My grandparents are artists. Like any artist, they package something important
(a message) into something desirable (a work of art). If you realize the
message is there at all, they have failed; if you absorb the message
subconsciously without ever noticing it, they have done their jobs.

------
theantidote
The RIAA sees it the same way as Arrington and it's how musicians have always
been considered for compensation. Record labels make money off album sales,
not musicians.

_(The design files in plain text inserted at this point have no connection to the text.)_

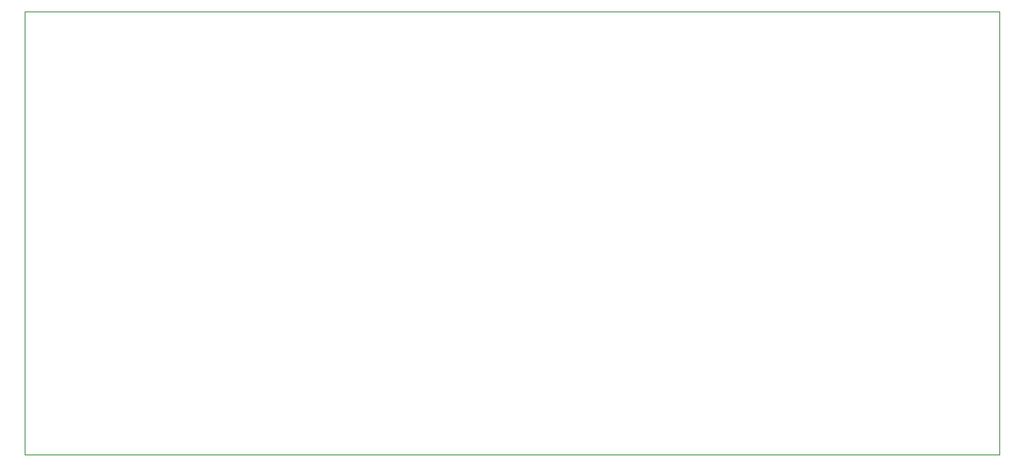
<source format=gm1>
%TF.GenerationSoftware,KiCad,Pcbnew,7.0.10-7.0.10~ubuntu22.04.1*%
%TF.CreationDate,2024-03-15T16:54:52-07:00*%
%TF.ProjectId,kiss_sdr_r1,6b697373-5f73-4647-925f-72312e6b6963,rev?*%
%TF.SameCoordinates,Original*%
%TF.FileFunction,Profile,NP*%
%FSLAX46Y46*%
G04 Gerber Fmt 4.6, Leading zero omitted, Abs format (unit mm)*
G04 Created by KiCad (PCBNEW 7.0.10-7.0.10~ubuntu22.04.1) date 2024-03-15 16:54:52*
%MOMM*%
%LPD*%
G01*
G04 APERTURE LIST*
%TA.AperFunction,Profile*%
%ADD10C,0.100000*%
%TD*%
G04 APERTURE END LIST*
D10*
X81726000Y-122325000D02*
X81726000Y-76605000D01*
X182106800Y-122325000D02*
X81726000Y-122325000D01*
X81726000Y-76605000D02*
X182106800Y-76605000D01*
X182106800Y-76605000D02*
X182106800Y-122325000D01*
M02*

</source>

The musicians will really make their money from tours,
promotions, and merchandise.

------
henning
When you start sounding like Patrick Bateman from American Psycho, you know
something is wrong. <http://www.youtube.com/watch?v=O-hUkO13Fy8>

------
cturner
What about "If I'd known it was harmless I would have killed it myself"? I
think the small furry creatures deserve more sympathy than musicians who want
government to guarantee a business model.

------
wumi
did anyone read the list of comments on TC?

Interesting comparison between MA's argument and the argument that anything
digitally reproduced should also be enjoyed free (the issue of Software
repeatedly came up)

------
sabat
I suppose a song is a physical object, then. I get it now.